**Task goal**
Below are some records. Return exactly the lines from the one with "kommer till Essingematchen" to the one with "Matilda Weyler", and nothing else.

::: Records for this task :::

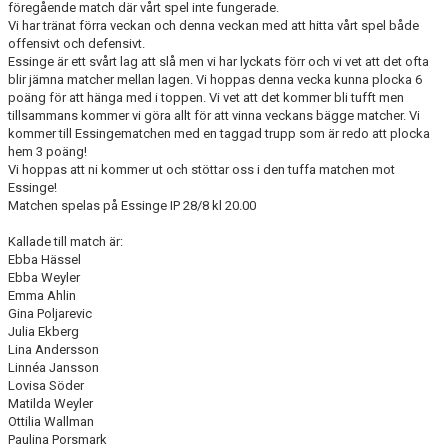
föregående match där vårt spel inte fungerade.
KONTAKT
Vi har tränat förra veckan och denna veckan med att hitta vårt spel både
offensivt och defensivt.
DOKUMENT
Essinge är ett svårt lag att slå men vi har lyckats förr och vi vet att det ofta
blir jämna matcher mellan lagen. Vi hoppas denna vecka kunna plocka 6
TIDIGARE SÄSONGER
poäng för att hänga med i toppen. Vi vet att det kommer bli tufft men
tillsammans kommer vi göra allt för att vinna veckans bägge matcher. Vi
kommer till Essingematchen med en taggad trupp som är redo att plocka
hem 3 poäng!
Vi hoppas att ni kommer ut och stöttar oss i den tuffa matchen mot
Essinge!
Matchen spelas på Essinge IP 28/8 kl 20.00
Kallade till match är:
Ebba Hässel
Ebba Weyler
Emma Ahlin
Gina Poljarevic
Julia Ekberg
Lina Andersson
Linnéa Jansson
Lovisa Söder
Matilda Weyler
Ottilia Wallman
Paulina Porsmark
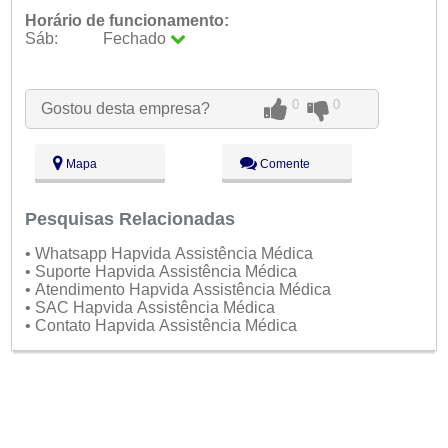
Horário de funcionamento:
Sáb:
Fechado
Seg:
09:00 - 18:00
Ter:
09:00 - 18:00
Qua:
09:00 - 18:00
0
0
Gostou desta empresa?
Qui:
09:00 - 18:00
Sex:
09:00 - 18:00
Sáb:
Fechado
Mapa
Comente
Dom:
Fechado
Pesquisas Relacionadas
• Whatsapp Hapvida Assistência Médica
• Suporte Hapvida Assistência Médica
• Atendimento Hapvida Assistência Médica
• SAC Hapvida Assistência Médica
• Contato Hapvida Assistência Médica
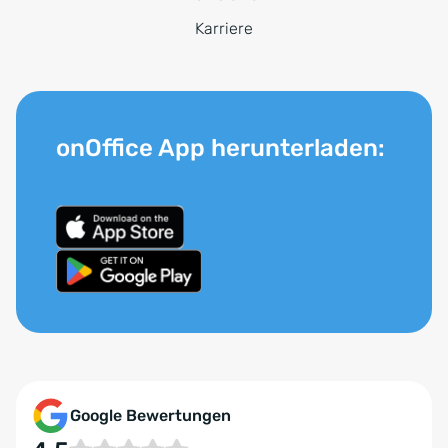
Karriere
onOffice App herunterladen:
Google Bewertungen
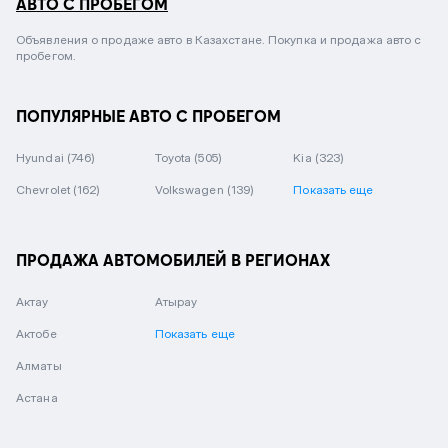
АВТО С ПРОБЕГОМ
Объявления о продаже авто в Казахстане. Покупка и продажа авто с
пробегом.
ПОПУЛЯРНЫЕ АВТО С ПРОБЕГОМ
Hyundai
(746)
Toyota
(505)
Kia
(323)
Chevrolet
(162)
Volkswagen
(139)
Показать еще
ПРОДАЖА АВТОМОБИЛЕЙ В РЕГИОНАХ
Актау
Атырау
Актобе
Показать еще
Алматы
Астана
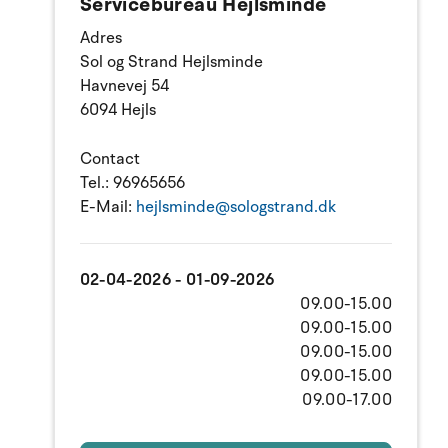
Servicebureau Hejlsminde
Adres
Sol og Strand Hejlsminde
Havnevej 54
6094 Hejls
Contact
Tel.:
96965656
E-Mail:
hejlsminde@sologstrand.dk
02-04-2026 - 01-09-2026
09.00-15.00
09.00-15.00
09.00-15.00
09.00-15.00
09.00-17.00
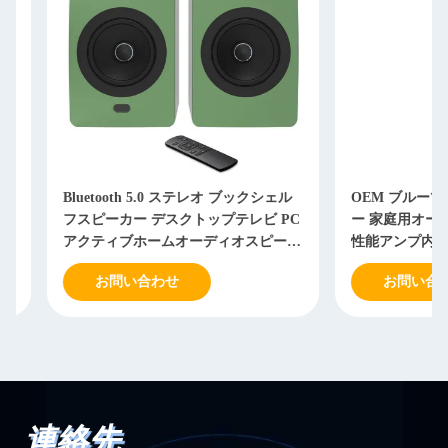
Bluetooth 5.0 ステレオ ブックシェル
OEM ブルーツepo_
フスピーカー デスクトップテレビ PC
ー 家庭用オーディ
アクティブホームオーディオスピーカ
性能アンプ内蔵
ー
お問い合わせ
お問い合わせ
連絡先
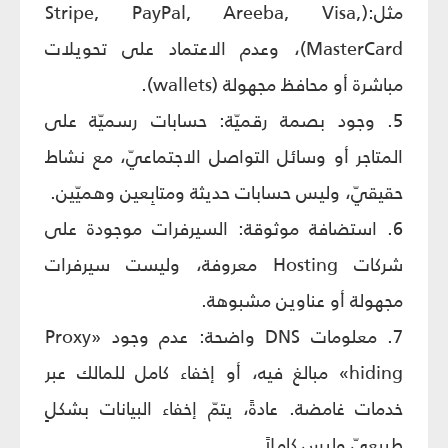
مثل:(Stripe, PayPal, Areeba, Visa,
MasterCard)، وعدم الاعتماد على تحويلات
مباشرة أو محافظ مجهولة (wallets).
5. وجود بصمة رقميّة: حسابات رسميّة على
المتاجر أو وسائل التواصل الاجتماعيّ، مع نشاط
حقيقيّ، وليس حسابات حديثة ومتابِعين وهميّين.
6. استضافة موثوقة: السيرفرات موجودة على
شركات Hosting معروفة، وليست سيرفرات
مجهولة أو عناوين مشبوهة.
7. معلومات DNS واضحة: عدم وجود «Proxy
hiding» مبالغ فيه، أو إخفاء كامل للمالك عبر
خدمات غامضة. عادةً، يتمّ إخفاء البيانات بشكلٍ
طبيعيّ وليس كاملاً.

:::

**Solution to this exercise**
kommer till Essingematchen med en taggad trupp som är redo att plocka
hem 3 poäng!
Vi hoppas att ni kommer ut och stöttar oss i den tuffa matchen mot
Essinge!
Matchen spelas på Essinge IP 28/8 kl 20.00
Kallade till match är:
Ebba Hässel
Ebba Weyler
Emma Ahlin
Gina Poljarevic
Julia Ekberg
Lina Andersson
Linnéa Jansson
Lovisa Söder
Matilda Weyler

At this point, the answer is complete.